An Unexpected Turn: From Text to Speech

Perhaps the most exciting development came unexpectedly. The enthusiasm of the communities encouraged us to expand beyond text to automatic speech recognition. Thanks to their support, we collected over 40 hours of speech data comprising more than 28,000 utterances. I describe this unexpected turn in this blog post: Community-Driven ASR: Creating Speech Recognition for Low-Resource Middle Eastern Languages

Development and Scientific Dissemination

By October 2024, with data collection completed, my focus shifted entirely to research and development. The dual objectives became clear: develop effective machine translation systems and automatic speech recognition capabilities for our selected languages.

After thoroughly cleaning and organizing the collected data, I began the technical development phase. This work resulted in several openly-available resources and tools that communities could immediately begin using. More importantly, the research findings were documented in academic papers submitted to major computational linguistics and speech processing conferences (ACL 2025 and Interspeech).

These submissions represent more than academic achievements; they mark the formal introduction of these languages into the global NLP research community. Each paper documents not only the technical approaches but also the methodologies for community-driven language technology development that other researchers can adapt for additional under-resourced languages.

By March 2025, our progress had significantly exceeded our initial timeline. We had successfully completed the community building and data collection phases as planned. Both the NLP development and scientific dissemination were also largely complete, with a few papers submitted to major conferences representing the culmination of these efforts.

Looking Forward: The Future of DOLMA-NLP

As this phase of DOLMA-NLP concludes, the real work begins. Our parallel corpus and speech data provide a foundation for developing specific NLP applications: machine translation, speech recognition, sentiment analysis, and more. But technology alone isn’t enough.

The long-term success of this initiative depends on continued community engagement, institutional support, and integration with educational systems. These languages need not just digital resources but digital champions who will ensure the technology reaches those who need it most.

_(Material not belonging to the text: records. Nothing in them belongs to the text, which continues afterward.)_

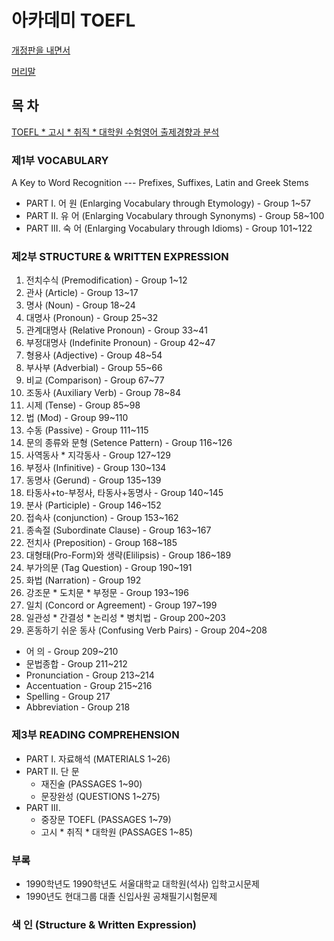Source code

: # 아카데미 TOEFL

[개정판을 내면서](preface1990.md)

[머리말](preface1980.md)

## 목 차

[TOEFL * 고시 * 취직 * 대학원 수험영어 출제경향과 분석](anal1.md)


### 제1부 VOCABULARY

A Key to Word Recognition --- Prefixes, Suffixes, Latin and Greek Stems

* PART I. 어 원 (Enlarging Vocabulary through Etymology)	- Group 1~57
* PART II. 유 어 (Enlarging Vocabulary through Synonyms) 	- Group 58~100
* PART III. 숙 어 (Enlarging Vocabulary through Idioms)   	- Group 101~122

### 제2부 STRUCTURE & WRITTEN EXPRESSION

1. 전치수식	  	(Premodification)	- Group 1~12
2. 관사     		(Article) 		- Group 13~17
3. 명사     		(Noun) 			- Group 18~24
4. 대명사 		(Pronoun) 		- Group 25~32
5. 관계대명사 		(Relative Pronoun) 	- Group 33~41
6. 부정대명사 		(Indefinite Pronoun) 	- Group 42~47
7. 형용사 		(Adjective) 		- Group 48~54
8. 부사부 		(Adverbial) 		- Group 55~66
9. 비교 		(Comparison) 		- Group 67~77
10. 조동사 		(Auxiliary Verb) 	- Group 78~84
11. 시제 		(Tense)    		- Group 85~98
12. 법			(Mod)			- Group 99~110
13. 수동		(Passive)		- Group 111~115
14. 문의 종류와 문형	(Setence Pattern)	- Group 116~126
15. 사역동사 * 지각동사		 		- Group 127~129
16. 부정사     		(Infinitive)		- Group 130~134
17. 동명사           	(Gerund)       		- Group 135~139
18. 타동사+to-부정사, 타동사+동명사                - Group 140~145
19. 분사                 (Participle)		- Group 146~152
20. 접속사    		(conjunction)		- Group 153~162
21. 종속절 		(Subordinate Clause)	- Group 163~167
22. 전치사		(Preposition)		- Group 168~185
23. 대형태(Pro-Form)와 생략(Elilipsis)		- Group 186~189
24. 부가의문	        (Tag Question)		- Group 190~191
25. 화법 		(Narration) 		- Group 192
26. 강조문 * 도치문 * 부정문 			- Group 193~196
27. 일치 (Concord or Agreement)			- Group 197~199
28. 일관성 * 간결성 * 논리성 * 병치법		- Group 200~203
29. 혼동하기 쉬운 동사 (Confusing Verb Pairs)	- Group 204~208
* 어 의	     	       		       		- Group 209~210
* 문법종합					- Group 211~212
* Pronunciation					- Group 213~214
* Accentuation					- Group 215~216
* Spelling					- Group 217
* Abbreviation					- Group 218

### 제3부 READING COMPREHENSION
* PART I. 자료해석 (MATERIALS 1~26)
* PART II. 단 문 
  * 재진술 (PASSAGES 1~90)
  * 문장완성 (QUESTIONS 1~275)
* PART III.
  * 중장문 TOEFL (PASSAGES 1~79)
  * 고시 * 취직 * 대학원 (PASSAGES 1~85)

### 부록
* 1990학년도 1990학년도 서울대학교 대학원(석사) 입학고시문제
* 1990년도 현대그룹 대졸 신입사원 공채필기시험문제

### 색 인 (Structure & Written Expression)

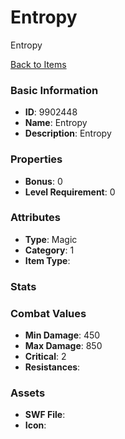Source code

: # Entropy

Entropy

[Back to Items](../items.md)

### Basic Information

- **ID**: 9902448
- **Name**: Entropy
- **Description**: Entropy

### Properties

- **Bonus**: 0
- **Level Requirement**: 0

### Attributes

- **Type**: Magic
- **Category**: 1
- **Item Type**: 

### Stats


### Combat Values

- **Min Damage**: 450
- **Max Damage**: 850
- **Critical**: 2
- **Resistances**: 

### Assets

- **SWF File**: 
- **Icon**:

In the words of the DOLMA community (and represented by the project’s name), this work should be as nourishing and sustaining as the cultural dishes that bring people together. It should preserve what makes each language unique while connecting its speakers to global conversations.

The journey from endangered to empowered is not completed in a single project or paper. But with each translated sentence, each recorded utterance, and each new technological tool, these languages take another step toward digital vitality.